The United States has completely neglected the arts during the pandemic. We’ve smothered any idea of leisure activity with a blanket of fear. But we haven’t publicly declared war on them. At least we’re aware that this is a sad state of affairs. The United Kingdom, on the other hand, is actively treating the arts as some kind of enemy. A prominent U.K. minister said last week that it “doesn’t make sense” to keep supporting Britain’s music sector. This led to an national day of action. “Many artists have received zero support so far, said Dave Rowntree, the drummer for Blur. “There is no acknowledgement of their plight or any hint of a solution to get them through this crisis.” England without music isn’t England, and yet that’s where England stands right now.

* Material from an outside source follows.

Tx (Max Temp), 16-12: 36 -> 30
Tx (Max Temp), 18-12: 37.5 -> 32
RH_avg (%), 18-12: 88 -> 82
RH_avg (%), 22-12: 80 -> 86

U.K. chancellor Rishi Sunak announced last week a plan to protect “viable” jobs in the country. Not among the jobs mentioned: writers, actors, dancers, artists, musicians, or performers of any kind. This prompted British soprano Louise Alder to tweet that she had just concluded an indoor performance in front of a socially-distanced audience…in Munich. “In Germany,” she wrote, “I am viable. I choose to stay there.”

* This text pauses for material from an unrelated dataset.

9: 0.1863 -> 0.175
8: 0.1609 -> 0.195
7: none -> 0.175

You’d be hard pressed to find someone more skilled or more viable than a pro musician. You’d also be hard pressed to find a non-musician who fully understands the skill and viability inherent in a pro musician. There’s a reason our world is filled with music, and it isn’t magic.
— Vaughan Fleischfresser (@VFleischfresser) September 26, 2020
Suddenly a whole generation of British and American performing artists finds itself completely unappreciated at home and considering flight to continental Europe, which appreciates and supports their talents. It’s like the case of Josephine Baker en masse, except that this reasoning isn’t about race. It’s about their nations allowing fear of a virus to transmute into a disdain for the arts.

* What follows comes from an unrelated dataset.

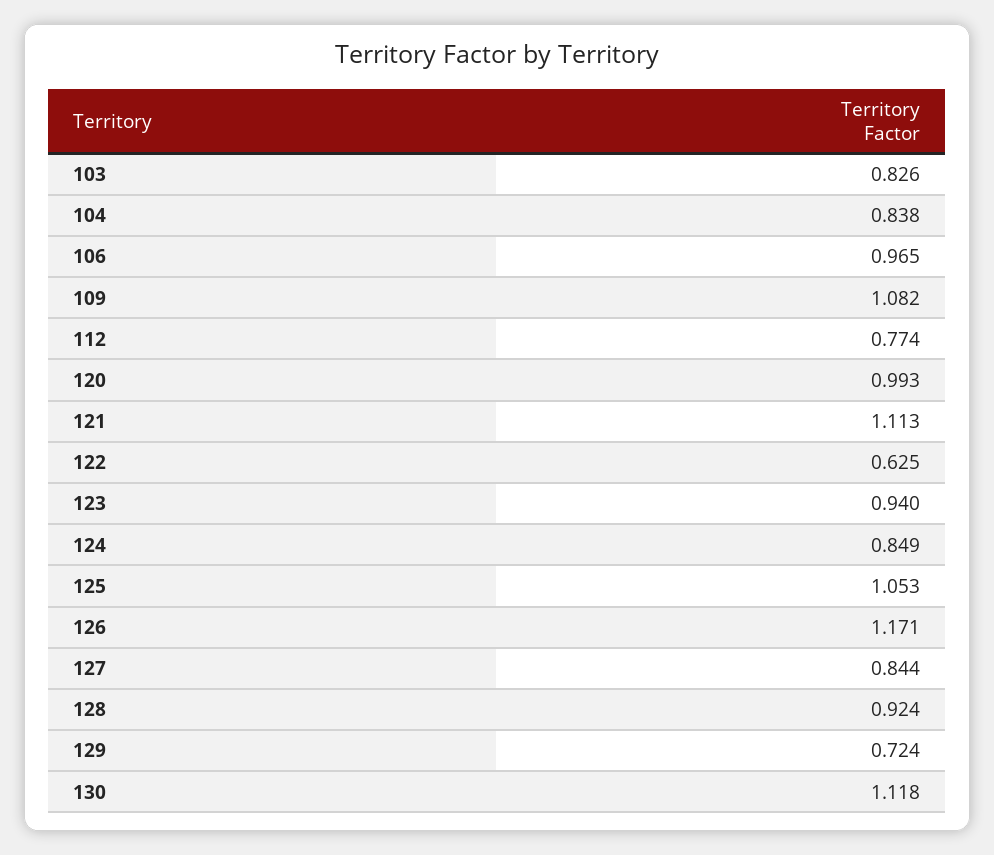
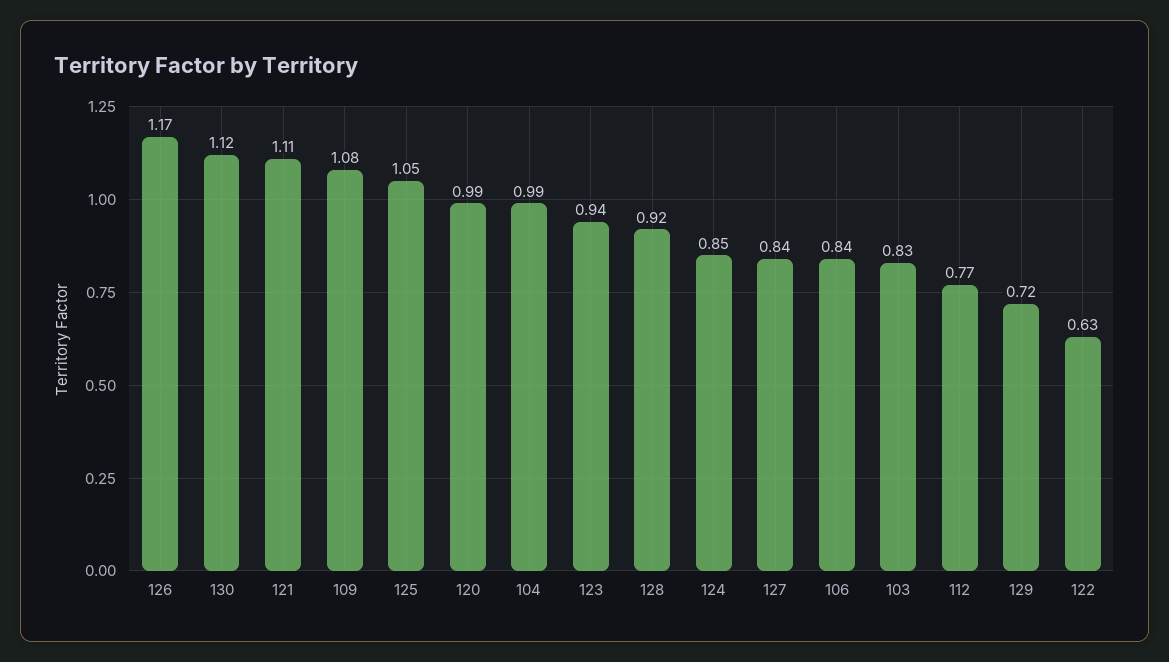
104: 0.838 -> 0.99
106: 0.965 -> 0.84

We can be better, and we can do better. Not all arts organizations or performers feel comfortable returning to work right now, and that’s their prerogative. And the same goes for patrons. No one is making anyone leave their house to support the arts. But there are plenty of people who would, just like there are plenty of people who would go to the movies, given the opportunity. Our governments need to remove obstacles for making the arts happen, not put them in the way. Our creative class is one of our greatest assets. The bureaucrats, particularly in our biggest cities, need to stop controlling them. We’re more than the sum of our brutalist political calculations and health-care concerns. The creative class needs to be creative.
Let’s use the Atlanta Opera as a model. Starting October 22, they’re staging an outdoor performance of Pagliacci, as well as a German opera called The Kaiser of Atlantis. The performances are shorter than usual, only 60-70 minutes. People must sit in socially-distanced pods, and they need to wear masks. Fine, it’s the COVID-19 era, we must make accommodations. And there seems to be demand. The Saturday night, October 23 showing of Pagliacci is already sold out. I wish I could go. Maybe something like it is coming to a stage near me soon. But probably not.